RapidSpeech.cpp is a high-performance, edge-native speech intelligence framework built on top of ggml. It aims to provide pure C++, zero-dependency, and on-device inference for large-scale ASR (Automatic Speech Recognition) and TTS (Text-to-Speech) models.


🌟 Key Differentiators

While the open-source ecosystem already offers powerful cloud-side frameworks such as vLLM-omni, as well as mature on-device solutions like sherpa-onnx, RapidSpeech.cpp introduces a new generation of design choices focused on edge deployment.

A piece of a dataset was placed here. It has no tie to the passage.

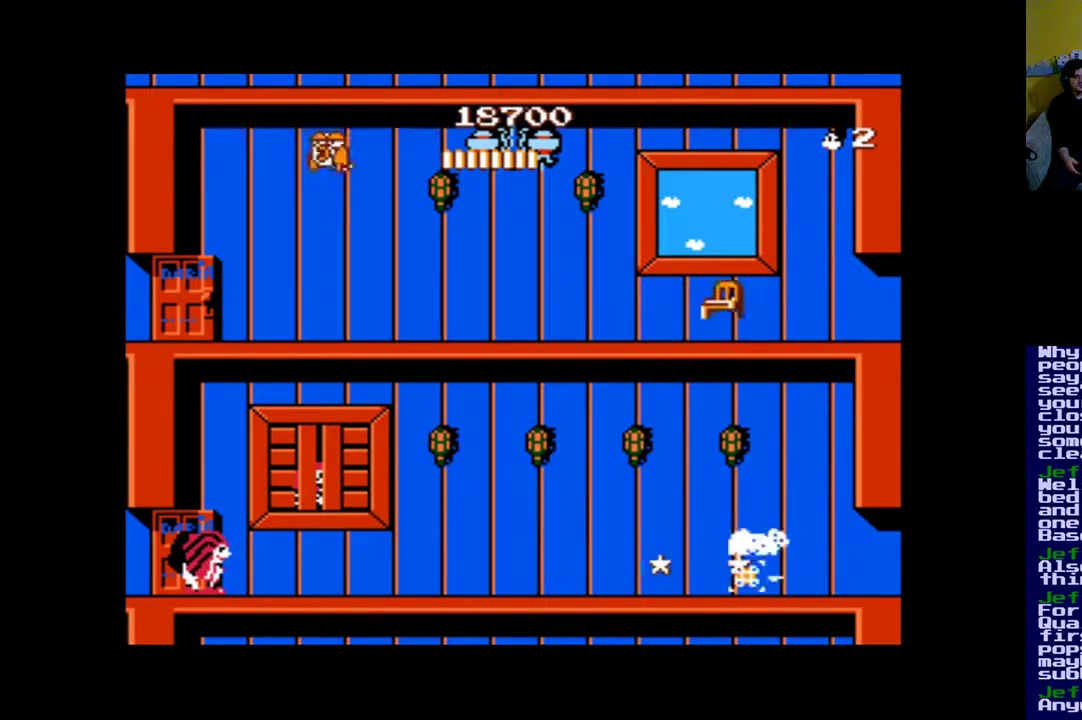
{"buttons": ["A"], "events": [[17, "A", "up"], [117, "A", "down"], [183, "A", "up"], [317, "A", "down"], [350, "A", "up"], [483, "A", "down"]]}
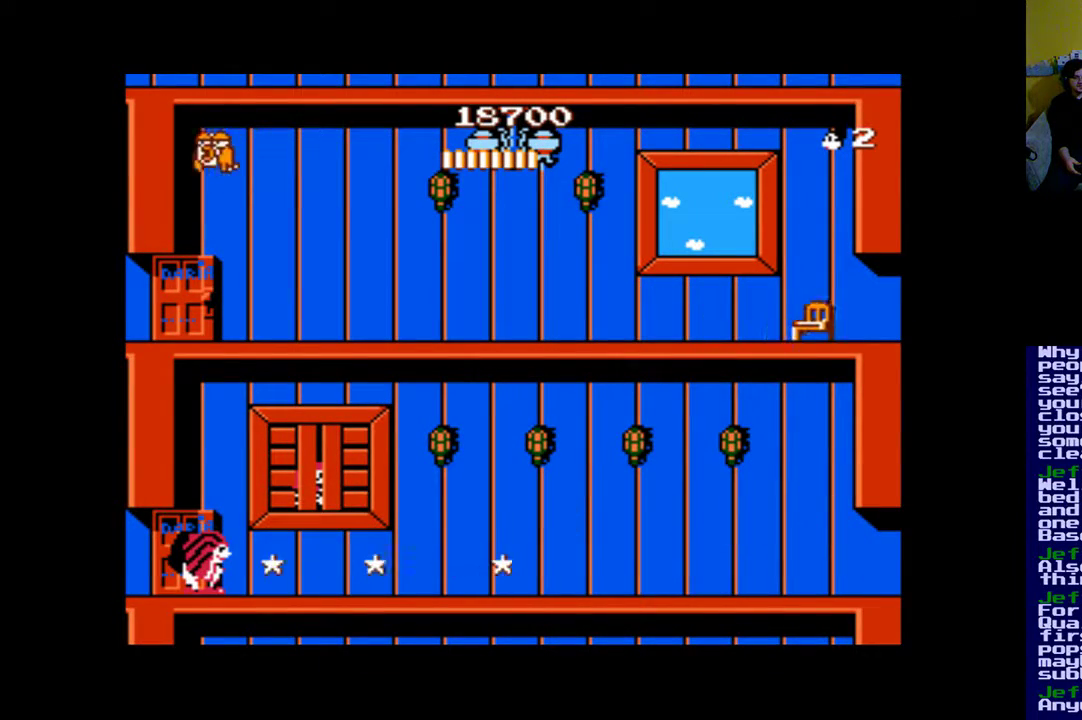
{"buttons": [], "events": [[50, "A", "up"], [117, "A", "down"], [183, "A", "up"], [283, "DPAD_RIGHT", "down"], [383, "DPAD_RIGHT", "up"]]}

1. vs. vLLM: Edge-first, not cloud-throughput-first

  • vLLM

    • Designed for data centers and cloud environments
    • Strongly coupled with Python and CUDA
    • Maximizes GPU throughput via techniques such as PageAttention
  • RapidSpeech.cpp

    • Designed specifically for edge and on-device inference
    • Optimized for low latency, low memory footprint, and lightweight deployment
    • Runs on embedded devices, mobile platforms, laptops, and even NPU-only systems
    • No Python runtime required

2. vs. sherpa-onnx: Deeper control over the inference stack

Aspect sherpa-onnx (ONNX Runtime) RapidSpeech.cpp (ggml)
Memory Management Managed internally by ORT, relatively opaque Zero runtime allocation — memory is fully planned during graph construction to avoid edge-side OOM
Quantization Primarily INT8, limited support for ultra-low bit-width Full K-Quants family (Q4_K / Q5_K / Q6_K), significantly reducing bandwidth and memory usage while preserving accuracy
GPU Performance Relies on execution providers with operator mapping overhead Native backends (ggml-cuda, ggml-metal) with speech-specific optimizations, outperforming generic onnxruntime-gpu
Deployment Requires shared libraries and external config files Single binary deployment — model weights and configs are fully encapsulated in GGUF

📦 Model Support

Automatic Speech Recognition (ASR)

  • SenseVoice-small
  • FunASR-nano
  • Qwen3-ASR
  • FireRedASR2

Text-to-Speech (TTS)

  • CosyVoice3
  • Qwen3-TTS

🏗️ Architecture Overview

RapidSpeech.cpp is not just an inference wrapper — it is a full-featured speech application framework:

  • Core Engine A ggml-based computation backend supporting mixed-precision inference from INT4 to FP32.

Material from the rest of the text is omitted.